| | 23.02.2006 Eine
übermächtige "Alte Dame" Bei Juventus Turin spielt Geld
fast keine Rolle - Traditionsclub ist bereits zum 45. Mal für den Europapokal
qualifiziert
Bremen. Juventus Turin kam als übermächtiger
Gegner nach Bremen. Der Verein war schon 28 Mal italienischer Meister, ist in
dieser Saison zum 45. Mal für den Europapokal qualifiziert und hat sechs
Mal den Europapokal gewonnen.
Der letzte Titel ist allerdings schon zehn
Jahre her: 1996 gewann Juve die Champions League.
Ein Teil des Erfolgs
ist das landestypische Mäzenatentum: Schon 1923 entdeckte die Familie Agnelli
den Fußball als kostspieliges Hobby: Die Autobauer aus Turin unterstützten
fortan den Club aus Turin. Geld spielte meist keine Rolle, um gute Spieler anzulocken.

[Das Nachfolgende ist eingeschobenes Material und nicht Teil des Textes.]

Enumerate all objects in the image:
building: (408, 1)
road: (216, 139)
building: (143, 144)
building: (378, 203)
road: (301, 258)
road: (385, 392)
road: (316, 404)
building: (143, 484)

Ob es in den 60er Jahren der Deutsche Helmut Haller war, in den 70ern die italienische
Super-Torwart Dino Zoff oder in den 80ern der geniale Franzose Michel Platini
- sie alle spielten für die "alte Dame".
Auch die Namen
des aktuellen Kaders klingen wie eine Weltauswahl, zum Beispiel Alessandro del
Piero, David Trezeguet, Zlatan Ibrahimovic spielen im Sturm.
Patrick Vieira,
Emerson, Mauro Camonaresi und Pavel Nedved im Mittelfeld, Fabio Cannavaro, Lilian
Thuram und Gianluca Zambrotta in der Abwehr.
Und ganz hinten steht der
Teuerste: Für Torwart Gianluigi Buffon zahlte der Verein 54 Millionen Euro.
Zum Vergleich: Werders teuerster Spieler aller Zeiten ist Miroslav Klose, er hat
5 Millionen gekostet.
Angesichts dieser geballten macht an hochkarätigen
Namen zuckt Werders Regisseur Johan Micoud nur mit den Schultern, wenn er nach
den Stärken von Juventus gefragt wird: "Da muss man alles hervorheben."